| The problem |
Return all of the data below verbatim, leaving out the pictures.

━━━━━━━━

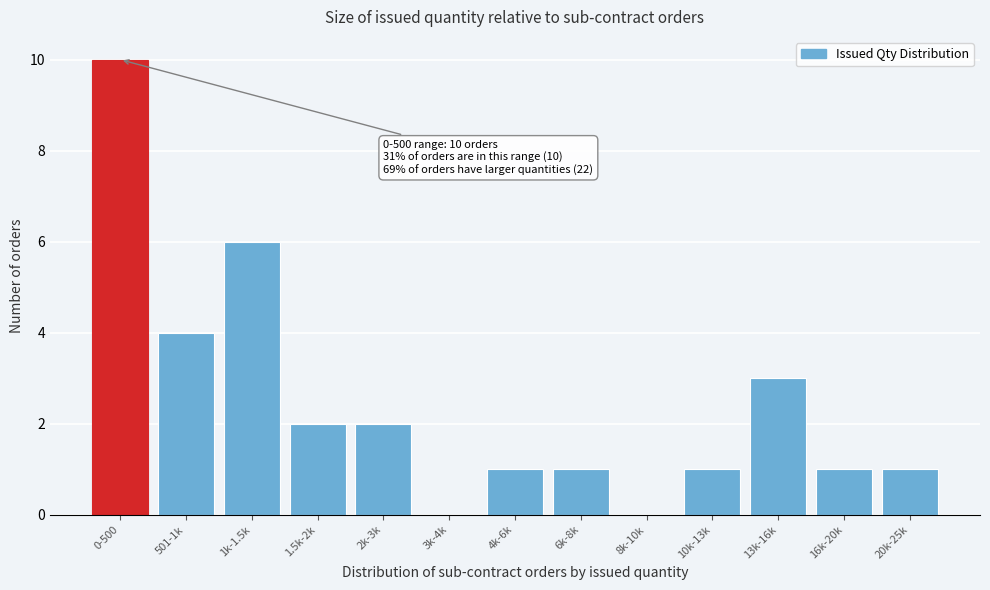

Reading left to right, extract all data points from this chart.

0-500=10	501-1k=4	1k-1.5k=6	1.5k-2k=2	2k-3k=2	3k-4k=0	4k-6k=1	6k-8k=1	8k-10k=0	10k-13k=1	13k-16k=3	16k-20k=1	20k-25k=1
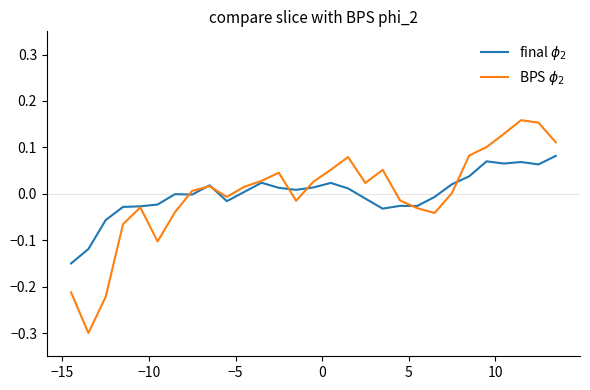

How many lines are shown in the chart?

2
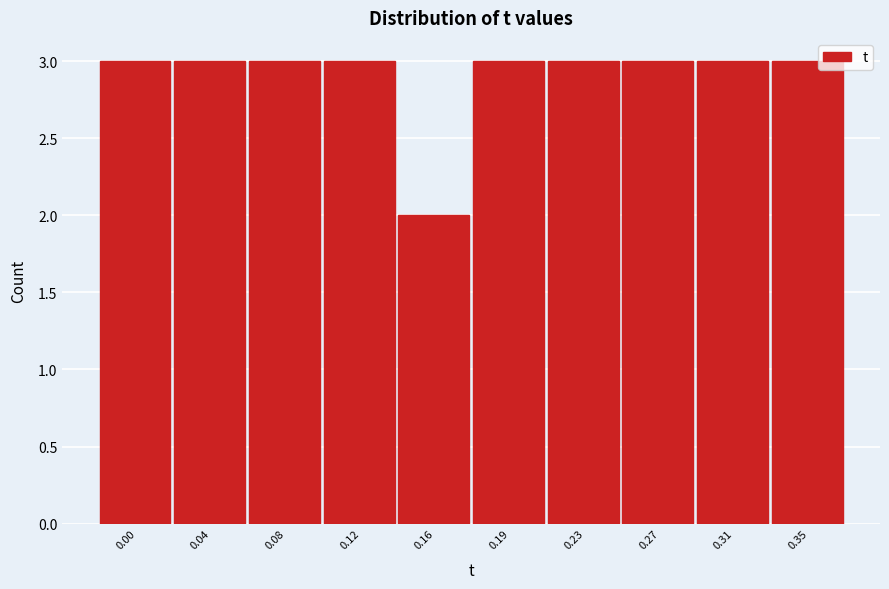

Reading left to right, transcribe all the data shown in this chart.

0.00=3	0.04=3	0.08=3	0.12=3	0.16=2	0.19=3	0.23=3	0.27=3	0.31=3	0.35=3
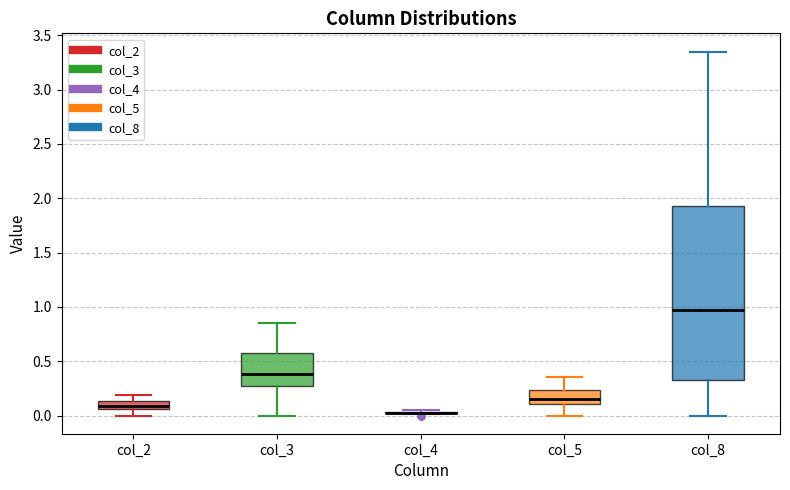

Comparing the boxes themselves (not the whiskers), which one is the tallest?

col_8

━━━━━━━━

| Worked solution |
Reading left to right, extract all data points from this chart.

0-500=10	501-1k=4	1k-1.5k=6	1.5k-2k=2	2k-3k=2	3k-4k=0	4k-6k=1	6k-8k=1	8k-10k=0	10k-13k=1	13k-16k=3	16k-20k=1	20k-25k=1

How many lines are shown in the chart?

2

Reading left to right, transcribe all the data shown in this chart.

0.00=3	0.04=3	0.08=3	0.12=3	0.16=2	0.19=3	0.23=3	0.27=3	0.31=3	0.35=3

Comparing the boxes themselves (not the whiskers), which one is the tallest?

col_8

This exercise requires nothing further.